VandeHei replied with an anecdote that Politico had carefully considered such a disclosure when it covered the NBC merger with Comcast because one of its local TV stations is an NBC affiliate. But this response didn't directly address my question. Moreover, an affiliate's relationship with a network is a relatively trivial economic issue for Allbritton in comparison to the spectrum issues it has been reporting on. As much as 80% of Allbritton's assets are in the form of spectrum licenses whereas the network affiliation agreement is probably worth well under 10%.

VandeHei's final response to me was that he couldn't reply until he had checked into the details of the Politico articles I cited.
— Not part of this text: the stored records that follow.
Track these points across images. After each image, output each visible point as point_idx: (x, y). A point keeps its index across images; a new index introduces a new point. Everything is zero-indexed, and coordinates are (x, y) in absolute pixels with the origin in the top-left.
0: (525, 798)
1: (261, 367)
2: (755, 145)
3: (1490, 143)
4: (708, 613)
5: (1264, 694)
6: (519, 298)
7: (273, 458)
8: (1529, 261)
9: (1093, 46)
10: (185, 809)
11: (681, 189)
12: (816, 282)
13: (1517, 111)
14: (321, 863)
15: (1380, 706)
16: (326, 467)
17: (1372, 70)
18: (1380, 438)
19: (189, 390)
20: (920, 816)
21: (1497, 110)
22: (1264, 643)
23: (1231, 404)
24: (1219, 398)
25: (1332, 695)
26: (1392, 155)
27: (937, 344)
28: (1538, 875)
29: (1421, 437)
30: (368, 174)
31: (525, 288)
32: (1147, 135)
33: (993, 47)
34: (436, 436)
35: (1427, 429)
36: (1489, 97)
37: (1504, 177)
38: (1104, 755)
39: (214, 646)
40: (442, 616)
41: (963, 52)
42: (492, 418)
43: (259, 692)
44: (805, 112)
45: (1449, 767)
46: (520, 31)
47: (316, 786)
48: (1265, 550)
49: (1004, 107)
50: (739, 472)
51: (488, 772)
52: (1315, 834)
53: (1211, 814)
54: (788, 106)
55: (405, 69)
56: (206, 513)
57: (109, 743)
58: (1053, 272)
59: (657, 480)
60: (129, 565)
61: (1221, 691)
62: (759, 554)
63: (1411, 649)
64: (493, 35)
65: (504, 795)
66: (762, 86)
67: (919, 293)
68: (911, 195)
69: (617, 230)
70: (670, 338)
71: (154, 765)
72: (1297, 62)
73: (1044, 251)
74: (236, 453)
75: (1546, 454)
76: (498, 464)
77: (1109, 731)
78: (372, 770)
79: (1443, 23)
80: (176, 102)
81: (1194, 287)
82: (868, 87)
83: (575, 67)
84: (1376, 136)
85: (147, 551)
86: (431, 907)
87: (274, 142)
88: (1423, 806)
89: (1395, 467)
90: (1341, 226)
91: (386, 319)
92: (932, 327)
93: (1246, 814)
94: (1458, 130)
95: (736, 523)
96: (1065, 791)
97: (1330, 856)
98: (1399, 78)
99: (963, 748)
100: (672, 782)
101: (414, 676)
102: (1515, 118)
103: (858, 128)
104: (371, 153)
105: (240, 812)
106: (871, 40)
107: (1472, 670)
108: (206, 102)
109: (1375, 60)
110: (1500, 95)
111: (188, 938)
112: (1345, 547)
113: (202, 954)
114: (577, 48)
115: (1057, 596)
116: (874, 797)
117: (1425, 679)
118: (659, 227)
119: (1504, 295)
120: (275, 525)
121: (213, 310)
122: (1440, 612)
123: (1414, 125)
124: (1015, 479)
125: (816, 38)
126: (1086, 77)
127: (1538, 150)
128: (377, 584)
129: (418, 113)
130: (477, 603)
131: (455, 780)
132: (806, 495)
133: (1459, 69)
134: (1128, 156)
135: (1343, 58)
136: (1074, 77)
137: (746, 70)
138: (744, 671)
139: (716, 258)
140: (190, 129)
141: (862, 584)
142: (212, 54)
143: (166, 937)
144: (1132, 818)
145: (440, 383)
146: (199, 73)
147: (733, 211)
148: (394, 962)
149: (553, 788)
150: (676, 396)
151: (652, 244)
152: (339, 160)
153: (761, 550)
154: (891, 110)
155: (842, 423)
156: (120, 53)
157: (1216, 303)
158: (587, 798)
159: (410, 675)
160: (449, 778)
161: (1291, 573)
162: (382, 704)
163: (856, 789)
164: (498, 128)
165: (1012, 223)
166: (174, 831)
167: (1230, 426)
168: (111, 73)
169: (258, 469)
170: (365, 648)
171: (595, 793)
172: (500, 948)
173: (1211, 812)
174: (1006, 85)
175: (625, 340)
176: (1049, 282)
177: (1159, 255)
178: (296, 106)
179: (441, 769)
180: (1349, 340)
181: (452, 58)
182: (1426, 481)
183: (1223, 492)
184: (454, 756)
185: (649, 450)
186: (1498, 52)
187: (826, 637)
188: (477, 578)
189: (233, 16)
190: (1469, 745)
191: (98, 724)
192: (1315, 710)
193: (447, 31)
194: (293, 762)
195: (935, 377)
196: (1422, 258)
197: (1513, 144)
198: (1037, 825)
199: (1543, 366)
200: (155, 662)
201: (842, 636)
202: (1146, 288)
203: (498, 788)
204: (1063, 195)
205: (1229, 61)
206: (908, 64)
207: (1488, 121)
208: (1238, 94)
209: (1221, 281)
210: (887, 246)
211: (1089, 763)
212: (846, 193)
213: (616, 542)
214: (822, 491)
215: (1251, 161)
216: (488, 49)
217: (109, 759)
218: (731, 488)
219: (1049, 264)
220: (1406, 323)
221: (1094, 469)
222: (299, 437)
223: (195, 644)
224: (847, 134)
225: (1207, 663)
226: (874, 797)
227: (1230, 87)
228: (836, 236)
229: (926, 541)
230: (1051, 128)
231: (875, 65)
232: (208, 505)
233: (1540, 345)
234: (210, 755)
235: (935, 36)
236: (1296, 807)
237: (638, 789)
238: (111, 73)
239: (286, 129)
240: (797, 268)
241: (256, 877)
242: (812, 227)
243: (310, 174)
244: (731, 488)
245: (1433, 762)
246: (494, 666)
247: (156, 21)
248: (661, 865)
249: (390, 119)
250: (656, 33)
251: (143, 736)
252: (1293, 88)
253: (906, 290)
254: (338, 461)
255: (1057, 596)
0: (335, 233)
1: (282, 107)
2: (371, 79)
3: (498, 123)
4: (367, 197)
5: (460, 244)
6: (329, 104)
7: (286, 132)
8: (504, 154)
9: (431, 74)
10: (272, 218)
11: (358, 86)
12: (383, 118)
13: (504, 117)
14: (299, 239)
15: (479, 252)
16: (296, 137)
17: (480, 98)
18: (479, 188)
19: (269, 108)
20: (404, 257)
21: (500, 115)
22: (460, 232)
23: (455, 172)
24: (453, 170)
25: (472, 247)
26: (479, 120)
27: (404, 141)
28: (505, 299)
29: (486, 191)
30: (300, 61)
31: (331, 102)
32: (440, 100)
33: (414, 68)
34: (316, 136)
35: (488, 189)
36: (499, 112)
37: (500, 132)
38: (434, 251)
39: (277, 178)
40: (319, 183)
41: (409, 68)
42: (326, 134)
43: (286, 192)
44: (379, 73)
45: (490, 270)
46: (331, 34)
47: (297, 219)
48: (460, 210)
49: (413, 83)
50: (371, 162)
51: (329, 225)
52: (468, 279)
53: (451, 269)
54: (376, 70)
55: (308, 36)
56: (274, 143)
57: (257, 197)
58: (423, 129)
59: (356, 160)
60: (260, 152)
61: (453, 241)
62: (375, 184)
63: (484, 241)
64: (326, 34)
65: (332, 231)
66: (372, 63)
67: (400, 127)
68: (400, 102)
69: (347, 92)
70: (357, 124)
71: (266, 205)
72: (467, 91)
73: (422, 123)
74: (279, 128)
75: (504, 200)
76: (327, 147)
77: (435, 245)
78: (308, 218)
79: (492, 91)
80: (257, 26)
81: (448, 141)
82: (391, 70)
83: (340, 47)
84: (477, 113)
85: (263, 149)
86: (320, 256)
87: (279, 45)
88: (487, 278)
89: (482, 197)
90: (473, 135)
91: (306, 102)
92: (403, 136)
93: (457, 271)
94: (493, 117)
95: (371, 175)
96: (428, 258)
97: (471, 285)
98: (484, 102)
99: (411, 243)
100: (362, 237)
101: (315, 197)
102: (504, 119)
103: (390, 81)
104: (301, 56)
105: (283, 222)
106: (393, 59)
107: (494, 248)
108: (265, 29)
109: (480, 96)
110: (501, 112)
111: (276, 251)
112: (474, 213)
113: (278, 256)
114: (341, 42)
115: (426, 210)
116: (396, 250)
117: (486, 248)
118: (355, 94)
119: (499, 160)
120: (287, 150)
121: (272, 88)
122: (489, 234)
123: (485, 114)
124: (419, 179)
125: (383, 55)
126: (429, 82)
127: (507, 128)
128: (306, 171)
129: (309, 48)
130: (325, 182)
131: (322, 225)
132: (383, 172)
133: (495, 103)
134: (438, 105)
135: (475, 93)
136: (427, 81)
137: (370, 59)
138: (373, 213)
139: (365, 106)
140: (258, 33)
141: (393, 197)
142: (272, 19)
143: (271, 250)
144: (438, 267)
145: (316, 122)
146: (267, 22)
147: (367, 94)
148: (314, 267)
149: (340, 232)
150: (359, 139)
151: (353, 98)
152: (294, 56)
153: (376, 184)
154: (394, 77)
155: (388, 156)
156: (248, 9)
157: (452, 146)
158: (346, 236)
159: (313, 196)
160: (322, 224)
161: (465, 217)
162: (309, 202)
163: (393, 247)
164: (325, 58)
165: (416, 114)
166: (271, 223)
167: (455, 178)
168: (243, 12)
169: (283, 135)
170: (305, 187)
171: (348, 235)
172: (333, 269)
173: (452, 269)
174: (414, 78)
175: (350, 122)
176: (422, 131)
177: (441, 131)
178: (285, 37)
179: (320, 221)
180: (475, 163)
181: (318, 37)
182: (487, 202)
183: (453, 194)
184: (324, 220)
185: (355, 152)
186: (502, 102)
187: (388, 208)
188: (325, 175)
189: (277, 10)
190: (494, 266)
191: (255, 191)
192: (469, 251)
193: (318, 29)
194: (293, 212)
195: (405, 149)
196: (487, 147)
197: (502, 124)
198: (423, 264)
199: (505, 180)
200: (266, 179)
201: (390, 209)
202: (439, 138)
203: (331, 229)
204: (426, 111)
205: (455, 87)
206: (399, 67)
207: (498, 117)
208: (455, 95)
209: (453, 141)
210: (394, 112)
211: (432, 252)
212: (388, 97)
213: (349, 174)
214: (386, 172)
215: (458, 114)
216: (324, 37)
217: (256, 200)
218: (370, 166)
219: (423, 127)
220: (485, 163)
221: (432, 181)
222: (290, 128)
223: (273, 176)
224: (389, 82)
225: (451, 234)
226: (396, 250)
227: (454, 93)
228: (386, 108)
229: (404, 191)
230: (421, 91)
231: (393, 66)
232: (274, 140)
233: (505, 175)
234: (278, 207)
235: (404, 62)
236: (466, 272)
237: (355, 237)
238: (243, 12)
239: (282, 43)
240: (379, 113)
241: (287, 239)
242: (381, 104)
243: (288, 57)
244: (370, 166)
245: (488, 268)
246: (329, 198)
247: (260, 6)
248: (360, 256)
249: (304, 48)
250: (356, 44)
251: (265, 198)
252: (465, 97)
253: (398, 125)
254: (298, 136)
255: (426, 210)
But he didn't dispute that journalistic ethics required such a disclosure and that he was committed to high journalistic standards for Politico.

Now we have yet another high profile Politico story on this subject without a conflict of interest disclosure ("Spectrum feud lands before supercommittee," October 24, 2011). The story itself is reasonably balanced (as well as well-written). One major substantive flaw is to use lobbying and campaign contribution expenditures to evaluate the relative political strength of the broadcast lobby versus its opponents, when any informed insider, including many senior Allbritton executives, would confidentially tell you the power of the broadcast lobby comes from its ability to intimidate members of Congress who depend on their local broadcasters both to get their message out and for an insurance policy against negative coverage .

The article vaguely hints at this political logic in its observation about local TV stations and political ads, but that is obviously a sideshow compared to the local broadcasters' ability to control local TV news, which members of Congress live or die by.

Another substantive flaw with this and the other articles is that they don't clearly convey that one of the most important and unresolved features of incentive auctions is what percentage of the proceeds will go to the public versus the broadcasters. The high-tech and mobile telephone industries could care less how much money the public gets for broadcasters' use of the public airwaves. They just want access to the spectrum to sell lots of wireless gadgets and new services to their customers. If the price is that the public is ripped off so that the broadcasters receive a corporate welfare windfall, it's no skin off their backs. They still get what they want.

Leaving aside the question of the actual content of Politico's spectrum policy articles, Politico's remarkably poor job of disclosing its own corporate conflicts in covering spectrum issues has practical consequences. Most notably, it serves to send a message of intimidation to Hill staff. The message is that media owners can use their control of the media to both lobby and reward friends/punish enemies without political accountability. The reason that every widely accepted code of journalistic ethics mandates that key conflicts of interest, such as Politico's spectrum interests, must be disclosed is to prevent just this type of misuse of power. The integrity of the journalistic enterprise depends on it.

Addendum
If you oppose spectrum giveaways at public expense, please sign the petition against spectrum giveaways on the White House petition website.


This is my third Huffington Post commentary on the proposed spectrum giveaway to the TV broadcasters that the White House, Congress, the FCC, and NTIA have either implicitly or explicitly endorsed. This one looked at media coverage of the giveaway. The previous two focused on the White House (Soaking the Rich in Obama's Jobs Plan?) and the broadcast lobby (The Broadcast Industry's Free TV Scam Redux). I hope to write another one on Congress.